◆ Text block:

# # # # # # #

Hey Hugo, thanks for that post. Like yourself, I spent countless hours reading about every aspect of life in NZ while we were still in SA. I would even explore residential areas with google maps street view to kind of get an idea of how the residential areas look and feel. When I got here, I knew what to expect and it didn't feel so foreign.

While still in SA, I spent a lot of time reading the NZ Herald website. I remember thinking about how much crime is happening in Auckland and then I was told that it seems like a lot because everything gets reported on. I have friends who have been victims of some horrible crimes in SA which don't make the news.

Then I also have a friend who come over to NZ years ago to have a look and he said he didn't like NZ what so ever.

The bottom line is you have to want it bad enough, you have to commit 100% because it is not easy and everyone is different because their story is different, some people have friends and family here already, some (like us) are the first of their family to move here and have other challenges (like the cost of holiday programs during school holidays when the kids would usually go to the grand parents). These differences make for really different circumstances and have a knock on effect when it comes to happiness.

We have also managed to integrate into kiwi society fairly well, however, we do also find a bit of extra comfort in spending time with South Africans who are traveling down the same path with the same challenges which is something the kiwis don't really understand all the time.

When things heat up in SA like they have over the last few weeks, we seem to get a lot of friends in SA who ask how we immigrated and whats involved. I explain to them what our process involved and try to be honest in every aspect, very few have seen it through to the end, most give up along the way.

# # # # # # #

◆ Data excerpt:

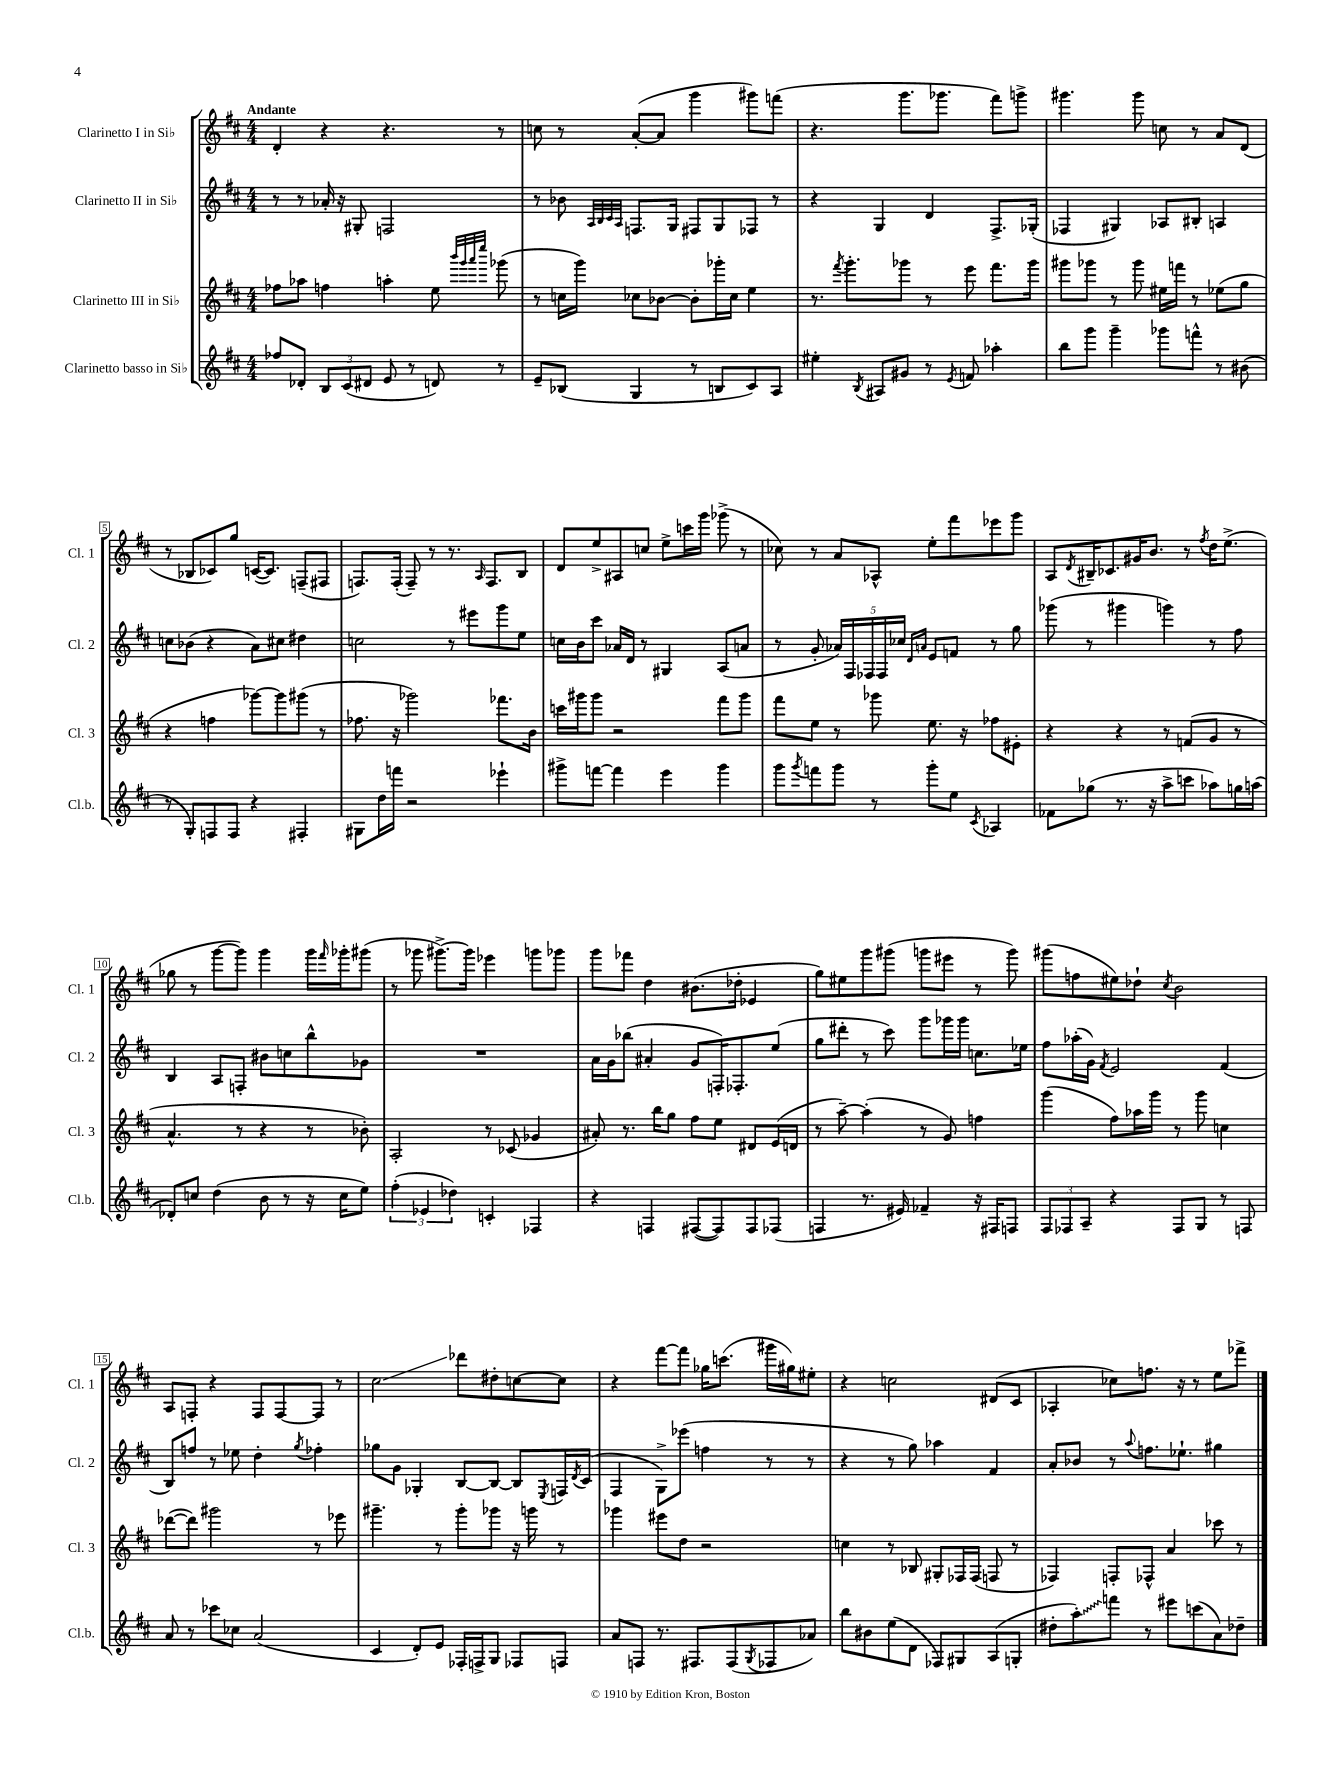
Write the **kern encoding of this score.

# # # # # # #

◆ Short problem: Print everything from "When things heat" down to "along the way." in the post about moving from South Africa to New Zealand, word for word.

◆ The output:
When things heat up in SA like they have over the last few weeks, we seem to get a lot of friends in SA who ask how we immigrated and whats involved. I explain to them what our process involved and try to be honest in every aspect, very few have seen it through to the end, most give up along the way.